Sebagaiman Allah ta’ala berfirman:
وَيَمْكُرُونَ
وَيَمْكُرُ اللهُ وَاللهُ خَيْرُ الْمَاكِرِينَ.
Mereka membuat makar dan Allah
dan Allah membalas makar mereka. Allah adalah sebaik-baik Pembuat makar. QS.
Al-Anfal [8]:30.
إِنَّهُمْ
يَكِيدُونَ كَيْدًا,
وَأَكِيدُ
كَيْدًا.
Sesungguhnya
orang kafir itu merencanakan tipu daya yang jahat dengan sebenar-benarnya. Dan Akupun membuat rencana (pula) dengan
sebenar-benarnya. QS At Tariq[86]:15-16.
2.
Sifat Allah terbagi dua
Yaitu
sifat Stubutiah dan salbiyah.Sifat stubutiyah adalah sifat yang telah di tetapkan untuk dirinya, sepeti Al Hayat, Al Ilmu, Al Qudrah, dan ini wajib di tetapkan sesuai dengan keagungan Allah.
Adapun sifat stalbiyah, adalah sifat yang di nafikan (di tolak) bagi Allah seperti dzolim, mengantuk, lelah, tidur atau lupa.

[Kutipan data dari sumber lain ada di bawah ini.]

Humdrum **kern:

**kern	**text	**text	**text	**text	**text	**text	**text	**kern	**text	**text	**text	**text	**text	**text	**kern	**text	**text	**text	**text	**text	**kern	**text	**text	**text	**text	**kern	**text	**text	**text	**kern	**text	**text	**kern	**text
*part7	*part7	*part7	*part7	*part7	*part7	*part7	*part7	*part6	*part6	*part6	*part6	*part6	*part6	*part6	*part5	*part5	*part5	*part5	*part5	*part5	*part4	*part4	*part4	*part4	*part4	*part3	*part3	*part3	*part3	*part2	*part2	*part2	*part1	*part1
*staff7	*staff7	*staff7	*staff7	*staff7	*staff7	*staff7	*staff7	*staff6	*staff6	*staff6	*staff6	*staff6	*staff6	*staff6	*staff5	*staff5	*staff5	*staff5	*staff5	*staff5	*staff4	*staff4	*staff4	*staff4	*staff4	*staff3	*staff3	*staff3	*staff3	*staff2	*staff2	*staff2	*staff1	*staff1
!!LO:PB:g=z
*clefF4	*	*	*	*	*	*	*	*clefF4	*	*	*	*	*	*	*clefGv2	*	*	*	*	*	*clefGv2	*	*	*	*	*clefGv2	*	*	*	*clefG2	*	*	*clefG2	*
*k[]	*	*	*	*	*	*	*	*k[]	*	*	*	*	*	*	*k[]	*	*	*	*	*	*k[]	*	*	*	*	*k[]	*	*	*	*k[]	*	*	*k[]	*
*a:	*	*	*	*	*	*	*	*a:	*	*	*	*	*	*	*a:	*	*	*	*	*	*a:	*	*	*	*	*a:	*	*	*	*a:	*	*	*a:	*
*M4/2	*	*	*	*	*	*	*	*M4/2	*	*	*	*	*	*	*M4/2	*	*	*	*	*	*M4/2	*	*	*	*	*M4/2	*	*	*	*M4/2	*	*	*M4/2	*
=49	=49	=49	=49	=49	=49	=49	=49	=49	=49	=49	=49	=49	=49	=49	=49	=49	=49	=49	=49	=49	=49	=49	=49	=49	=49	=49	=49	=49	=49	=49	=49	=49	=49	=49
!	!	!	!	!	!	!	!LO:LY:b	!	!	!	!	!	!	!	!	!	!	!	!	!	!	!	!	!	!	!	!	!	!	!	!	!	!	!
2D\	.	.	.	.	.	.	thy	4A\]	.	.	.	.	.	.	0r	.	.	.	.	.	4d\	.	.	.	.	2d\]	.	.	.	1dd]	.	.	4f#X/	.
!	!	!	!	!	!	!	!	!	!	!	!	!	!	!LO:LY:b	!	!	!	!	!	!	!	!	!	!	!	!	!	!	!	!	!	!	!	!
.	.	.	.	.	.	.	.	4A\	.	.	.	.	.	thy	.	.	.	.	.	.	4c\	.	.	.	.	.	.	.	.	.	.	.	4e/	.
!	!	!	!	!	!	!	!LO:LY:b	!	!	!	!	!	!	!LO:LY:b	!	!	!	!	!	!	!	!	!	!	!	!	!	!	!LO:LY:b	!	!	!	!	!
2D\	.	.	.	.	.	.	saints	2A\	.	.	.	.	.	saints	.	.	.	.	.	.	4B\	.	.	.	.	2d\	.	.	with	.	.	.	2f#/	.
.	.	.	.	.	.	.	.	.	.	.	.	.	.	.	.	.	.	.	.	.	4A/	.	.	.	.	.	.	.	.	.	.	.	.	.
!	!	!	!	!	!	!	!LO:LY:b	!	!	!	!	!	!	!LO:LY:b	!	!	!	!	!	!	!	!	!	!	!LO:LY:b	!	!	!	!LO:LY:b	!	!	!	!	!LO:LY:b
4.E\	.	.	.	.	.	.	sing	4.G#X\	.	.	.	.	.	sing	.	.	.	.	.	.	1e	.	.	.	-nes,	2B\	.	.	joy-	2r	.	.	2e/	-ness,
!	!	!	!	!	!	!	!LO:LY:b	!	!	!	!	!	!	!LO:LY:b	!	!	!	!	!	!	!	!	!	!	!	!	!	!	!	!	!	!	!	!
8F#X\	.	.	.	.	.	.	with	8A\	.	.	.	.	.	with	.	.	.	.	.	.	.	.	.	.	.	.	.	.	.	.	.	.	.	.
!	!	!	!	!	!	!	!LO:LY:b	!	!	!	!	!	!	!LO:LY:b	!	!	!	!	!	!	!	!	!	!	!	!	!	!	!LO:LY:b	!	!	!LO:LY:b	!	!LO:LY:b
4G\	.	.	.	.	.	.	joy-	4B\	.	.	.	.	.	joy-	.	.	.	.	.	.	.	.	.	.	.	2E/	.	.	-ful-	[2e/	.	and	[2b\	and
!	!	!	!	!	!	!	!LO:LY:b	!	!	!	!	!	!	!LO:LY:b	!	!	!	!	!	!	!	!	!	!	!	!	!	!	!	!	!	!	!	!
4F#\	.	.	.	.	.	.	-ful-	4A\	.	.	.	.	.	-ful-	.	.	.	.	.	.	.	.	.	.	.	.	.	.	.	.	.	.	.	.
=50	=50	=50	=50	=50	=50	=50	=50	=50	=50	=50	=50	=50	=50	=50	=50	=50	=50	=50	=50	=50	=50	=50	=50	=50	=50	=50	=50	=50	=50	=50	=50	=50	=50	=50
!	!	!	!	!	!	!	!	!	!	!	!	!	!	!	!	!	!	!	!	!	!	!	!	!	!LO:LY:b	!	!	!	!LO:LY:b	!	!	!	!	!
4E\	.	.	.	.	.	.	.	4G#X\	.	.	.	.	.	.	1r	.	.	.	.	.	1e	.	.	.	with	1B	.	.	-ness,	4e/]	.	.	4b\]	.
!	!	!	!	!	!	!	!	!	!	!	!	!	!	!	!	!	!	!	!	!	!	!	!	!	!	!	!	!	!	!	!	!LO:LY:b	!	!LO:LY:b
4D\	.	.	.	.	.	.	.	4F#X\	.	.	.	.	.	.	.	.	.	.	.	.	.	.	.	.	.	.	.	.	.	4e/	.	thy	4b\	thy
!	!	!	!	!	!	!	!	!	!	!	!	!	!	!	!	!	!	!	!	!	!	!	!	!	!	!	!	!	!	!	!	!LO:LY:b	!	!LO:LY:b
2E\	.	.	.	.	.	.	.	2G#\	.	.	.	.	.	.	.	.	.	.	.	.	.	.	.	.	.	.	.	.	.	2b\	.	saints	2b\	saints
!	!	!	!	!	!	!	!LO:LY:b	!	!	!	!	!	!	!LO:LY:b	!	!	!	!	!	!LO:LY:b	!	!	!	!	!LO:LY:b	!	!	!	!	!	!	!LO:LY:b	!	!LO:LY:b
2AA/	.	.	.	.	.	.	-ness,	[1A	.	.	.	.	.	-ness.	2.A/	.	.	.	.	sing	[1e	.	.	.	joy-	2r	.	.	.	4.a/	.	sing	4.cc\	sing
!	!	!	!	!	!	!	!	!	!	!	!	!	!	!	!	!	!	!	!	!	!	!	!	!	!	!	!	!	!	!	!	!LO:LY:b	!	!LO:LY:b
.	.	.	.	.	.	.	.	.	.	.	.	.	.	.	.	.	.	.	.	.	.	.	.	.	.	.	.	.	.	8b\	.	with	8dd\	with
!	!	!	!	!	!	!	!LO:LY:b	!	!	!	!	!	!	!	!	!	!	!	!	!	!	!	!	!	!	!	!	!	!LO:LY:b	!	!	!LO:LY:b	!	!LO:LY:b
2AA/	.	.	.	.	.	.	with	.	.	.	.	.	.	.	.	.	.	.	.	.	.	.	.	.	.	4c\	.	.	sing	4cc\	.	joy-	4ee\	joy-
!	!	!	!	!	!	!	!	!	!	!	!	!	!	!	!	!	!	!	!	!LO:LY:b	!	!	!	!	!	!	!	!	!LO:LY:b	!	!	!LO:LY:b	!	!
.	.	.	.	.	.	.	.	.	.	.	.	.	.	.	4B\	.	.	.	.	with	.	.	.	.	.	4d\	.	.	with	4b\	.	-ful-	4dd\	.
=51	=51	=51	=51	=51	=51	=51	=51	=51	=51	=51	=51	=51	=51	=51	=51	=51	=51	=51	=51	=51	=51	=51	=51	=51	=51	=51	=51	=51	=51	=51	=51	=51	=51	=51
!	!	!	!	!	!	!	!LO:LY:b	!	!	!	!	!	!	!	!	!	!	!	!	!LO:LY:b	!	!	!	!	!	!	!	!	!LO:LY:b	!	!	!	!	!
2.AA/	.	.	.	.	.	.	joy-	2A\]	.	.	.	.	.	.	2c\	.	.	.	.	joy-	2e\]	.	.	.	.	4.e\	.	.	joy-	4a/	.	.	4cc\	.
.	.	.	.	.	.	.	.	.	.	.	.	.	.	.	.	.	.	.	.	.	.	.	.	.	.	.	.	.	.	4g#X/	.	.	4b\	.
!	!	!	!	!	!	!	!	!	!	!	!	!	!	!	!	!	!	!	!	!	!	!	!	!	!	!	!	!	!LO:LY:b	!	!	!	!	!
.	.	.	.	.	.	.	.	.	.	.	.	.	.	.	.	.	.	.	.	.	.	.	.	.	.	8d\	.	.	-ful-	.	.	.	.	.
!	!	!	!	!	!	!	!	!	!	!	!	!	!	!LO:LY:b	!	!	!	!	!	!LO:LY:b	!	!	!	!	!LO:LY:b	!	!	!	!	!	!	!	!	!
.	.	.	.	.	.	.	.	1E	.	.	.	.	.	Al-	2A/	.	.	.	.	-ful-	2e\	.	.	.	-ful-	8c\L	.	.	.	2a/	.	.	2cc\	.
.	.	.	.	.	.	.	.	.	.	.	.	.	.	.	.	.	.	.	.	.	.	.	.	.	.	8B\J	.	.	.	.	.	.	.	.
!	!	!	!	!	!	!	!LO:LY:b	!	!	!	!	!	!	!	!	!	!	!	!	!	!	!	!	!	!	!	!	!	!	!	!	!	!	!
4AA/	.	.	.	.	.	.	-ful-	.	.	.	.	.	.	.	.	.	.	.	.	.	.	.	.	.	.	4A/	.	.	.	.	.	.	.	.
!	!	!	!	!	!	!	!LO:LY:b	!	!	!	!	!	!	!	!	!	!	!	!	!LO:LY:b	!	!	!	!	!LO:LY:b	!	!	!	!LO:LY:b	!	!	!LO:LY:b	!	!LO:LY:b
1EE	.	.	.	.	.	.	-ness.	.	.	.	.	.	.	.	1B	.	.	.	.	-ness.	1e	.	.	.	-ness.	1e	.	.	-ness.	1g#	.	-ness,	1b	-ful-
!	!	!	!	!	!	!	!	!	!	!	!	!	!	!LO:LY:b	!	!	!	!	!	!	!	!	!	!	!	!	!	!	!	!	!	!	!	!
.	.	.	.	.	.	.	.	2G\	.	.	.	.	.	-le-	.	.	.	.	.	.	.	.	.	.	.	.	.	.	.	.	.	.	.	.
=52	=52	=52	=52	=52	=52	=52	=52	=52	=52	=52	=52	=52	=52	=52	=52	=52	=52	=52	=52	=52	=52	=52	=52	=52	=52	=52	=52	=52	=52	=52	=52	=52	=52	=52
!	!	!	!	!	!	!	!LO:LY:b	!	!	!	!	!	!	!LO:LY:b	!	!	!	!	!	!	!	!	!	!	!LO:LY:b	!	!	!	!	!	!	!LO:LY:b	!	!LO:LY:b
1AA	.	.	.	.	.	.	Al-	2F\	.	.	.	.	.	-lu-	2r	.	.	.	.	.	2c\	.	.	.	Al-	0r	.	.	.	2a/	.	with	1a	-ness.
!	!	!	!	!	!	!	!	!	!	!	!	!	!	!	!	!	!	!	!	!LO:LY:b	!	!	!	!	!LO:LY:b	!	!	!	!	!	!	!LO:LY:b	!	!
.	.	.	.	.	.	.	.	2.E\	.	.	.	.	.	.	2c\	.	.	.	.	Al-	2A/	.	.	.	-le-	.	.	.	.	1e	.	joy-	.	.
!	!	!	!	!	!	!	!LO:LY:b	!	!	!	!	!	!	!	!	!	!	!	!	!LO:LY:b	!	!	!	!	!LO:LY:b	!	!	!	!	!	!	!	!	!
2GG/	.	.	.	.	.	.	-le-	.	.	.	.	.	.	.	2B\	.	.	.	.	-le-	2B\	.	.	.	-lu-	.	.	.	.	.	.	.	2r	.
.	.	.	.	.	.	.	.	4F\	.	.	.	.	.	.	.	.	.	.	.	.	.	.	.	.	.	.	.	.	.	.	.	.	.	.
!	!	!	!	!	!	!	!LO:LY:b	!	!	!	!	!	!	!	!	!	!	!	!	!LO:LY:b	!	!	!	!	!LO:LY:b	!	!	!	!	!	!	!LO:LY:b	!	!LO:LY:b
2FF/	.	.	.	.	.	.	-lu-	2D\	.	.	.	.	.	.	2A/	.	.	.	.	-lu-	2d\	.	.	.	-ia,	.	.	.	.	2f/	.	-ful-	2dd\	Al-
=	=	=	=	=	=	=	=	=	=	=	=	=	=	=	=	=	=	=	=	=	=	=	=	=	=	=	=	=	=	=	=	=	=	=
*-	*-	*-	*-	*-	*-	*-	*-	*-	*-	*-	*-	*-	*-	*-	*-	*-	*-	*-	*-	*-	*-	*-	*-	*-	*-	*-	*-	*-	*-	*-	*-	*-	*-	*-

Oleh karena itu Allah ta’ala berfirman:
وَلَا
يَظْلِمُ رَبُّكَ أَحَدًا.
Dan Tuhanmu
tidak menganiaya seorang jua pun QS. Al Kahfi [18]:49.
3.
Sifat stubutiah terbagi menjadi dua:
Sifat
dzatiah dan fi’liyah Adapun sifat dzatiah adalah sifat yang senantiasa teru ada pada Allah subhanahu wa ta’ala, seperti As Sama’ Al Bashar, Aqudrah, adapun sifat fi’liyah adalah sifat yang terkait dengan kehendaknya, seperti berbicara, berbuat, datang, turun dan lain-lain.
Adakalanya
sifat dzatiah juga fi’liyah seperti Al Kalam. Lihat
Syarah lum’atul I’tiqad syaikh Muhammad Shalih Al utsaimin.
Dari sini
kita mengetahui bahwa nama Allah sudah mengandung sifat di dalamnya. Tanpa
harus menolak, menylewengkan, menanyakan ataupun menyerupakan.Demikianlah semoga bermanfaat Aamiin.